**Task item:** Repeat every line of the entries below word for word, leaving the pictures out of your answer.

**Entries provided:**

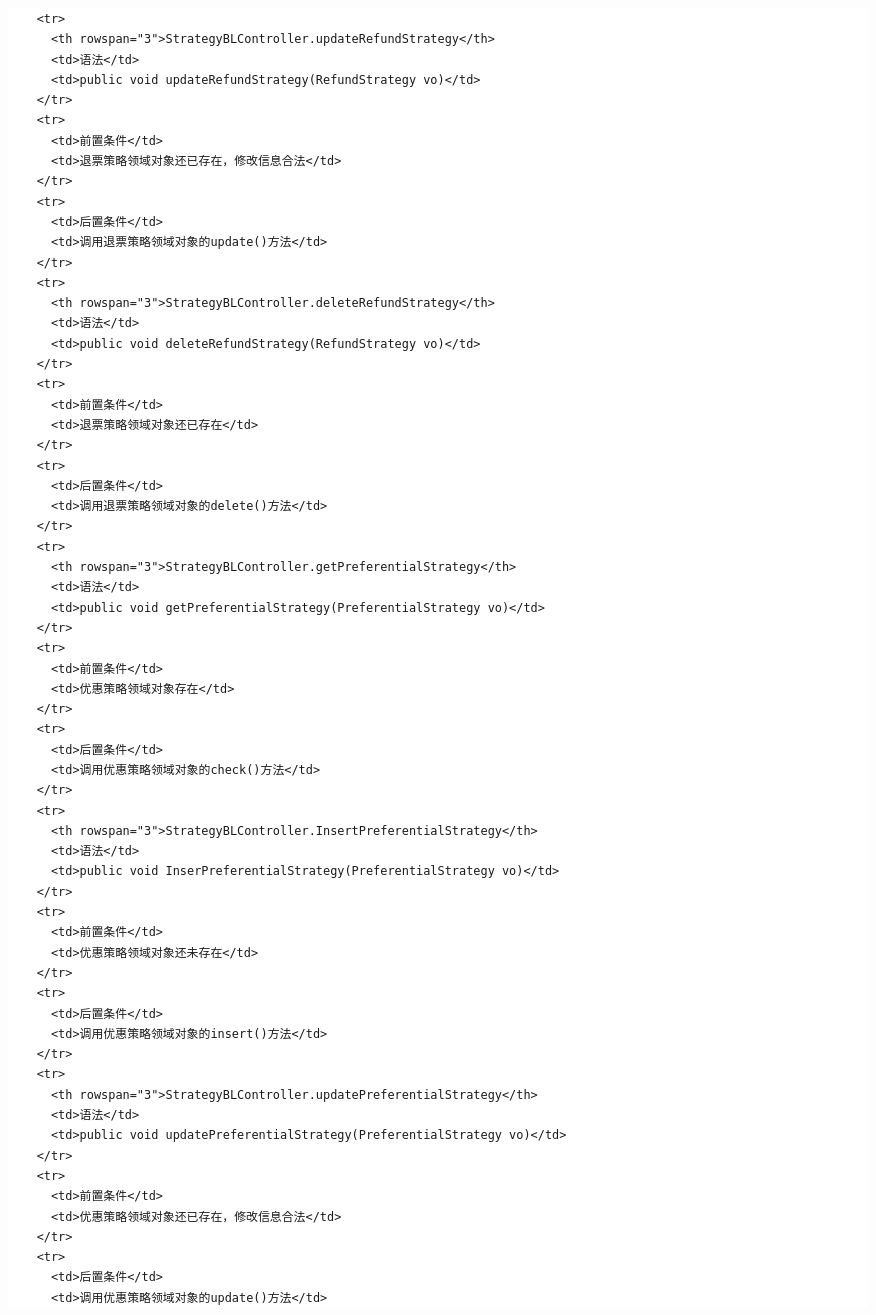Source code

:         <tr>
          <th rowspan="3">StrategyBLController.updateRefundStrategy</th>
          <td>语法</td>
          <td>public void updateRefundStrategy(RefundStrategy vo)</td>
        </tr>
        <tr>
          <td>前置条件</td>
          <td>退票策略领域对象还已存在，修改信息合法</td>
        </tr>
        <tr>
          <td>后置条件</td>
          <td>调用退票策略领域对象的update()方法</td>
        </tr>
        <tr>
          <th rowspan="3">StrategyBLController.deleteRefundStrategy</th>
          <td>语法</td>
          <td>public void deleteRefundStrategy(RefundStrategy vo)</td>
        </tr>
        <tr>
          <td>前置条件</td>
          <td>退票策略领域对象还已存在</td>
        </tr>
        <tr>
          <td>后置条件</td>
          <td>调用退票策略领域对象的delete()方法</td>
        </tr>
        <tr>
          <th rowspan="3">StrategyBLController.getPreferentialStrategy</th>
          <td>语法</td>
          <td>public void getPreferentialStrategy(PreferentialStrategy vo)</td>
        </tr>
        <tr>
          <td>前置条件</td>
          <td>优惠策略领域对象存在</td>
        </tr>
        <tr>
          <td>后置条件</td>
          <td>调用优惠策略领域对象的check()方法</td>
        </tr>
        <tr>
          <th rowspan="3">StrategyBLController.InsertPreferentialStrategy</th>
          <td>语法</td>
          <td>public void InserPreferentialStrategy(PreferentialStrategy vo)</td>
        </tr>
        <tr>
          <td>前置条件</td>
          <td>优惠策略领域对象还未存在</td>
        </tr>
        <tr>
          <td>后置条件</td>
          <td>调用优惠策略领域对象的insert()方法</td>
        </tr>
        <tr>
          <th rowspan="3">StrategyBLController.updatePreferentialStrategy</th>
          <td>语法</td>
          <td>public void updatePreferentialStrategy(PreferentialStrategy vo)</td>
        </tr>
        <tr>
          <td>前置条件</td>
          <td>优惠策略领域对象还已存在，修改信息合法</td>
        </tr>
        <tr>
          <td>后置条件</td>
          <td>调用优惠策略领域对象的update()方法</td>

**Answer box:**
Source code

:         <tr>
          <th rowspan="3">StrategyBLController.updateRefundStrategy</th>
          <td>语法</td>
          <td>public void updateRefundStrategy(RefundStrategy vo)</td>
        </tr>
        <tr>
          <td>前置条件</td>
          <td>退票策略领域对象还已存在，修改信息合法</td>
        </tr>
        <tr>
          <td>后置条件</td>
          <td>调用退票策略领域对象的update()方法</td>
        </tr>
        <tr>
          <th rowspan="3">StrategyBLController.deleteRefundStrategy</th>
          <td>语法</td>
          <td>public void deleteRefundStrategy(RefundStrategy vo)</td>
        </tr>
        <tr>
          <td>前置条件</td>
          <td>退票策略领域对象还已存在</td>
        </tr>
        <tr>
          <td>后置条件</td>
          <td>调用退票策略领域对象的delete()方法</td>
        </tr>
        <tr>
          <th rowspan="3">StrategyBLController.getPreferentialStrategy</th>
          <td>语法</td>
          <td>public void getPreferentialStrategy(PreferentialStrategy vo)</td>
        </tr>
        <tr>
          <td>前置条件</td>
          <td>优惠策略领域对象存在</td>
        </tr>
        <tr>
          <td>后置条件</td>
          <td>调用优惠策略领域对象的check()方法</td>
        </tr>
        <tr>
          <th rowspan="3">StrategyBLController.InsertPreferentialStrategy</th>
          <td>语法</td>
          <td>public void InserPreferentialStrategy(PreferentialStrategy vo)</td>
        </tr>
        <tr>
          <td>前置条件</td>
          <td>优惠策略领域对象还未存在</td>
        </tr>
        <tr>
          <td>后置条件</td>
          <td>调用优惠策略领域对象的insert()方法</td>
        </tr>
        <tr>
          <th rowspan="3">StrategyBLController.updatePreferentialStrategy</th>
          <td>语法</td>
          <td>public void updatePreferentialStrategy(PreferentialStrategy vo)</td>
        </tr>
        <tr>
          <td>前置条件</td>
          <td>优惠策略领域对象还已存在，修改信息合法</td>
        </tr>
        <tr>
          <td>后置条件</td>
          <td>调用优惠策略领域对象的update()方法</td>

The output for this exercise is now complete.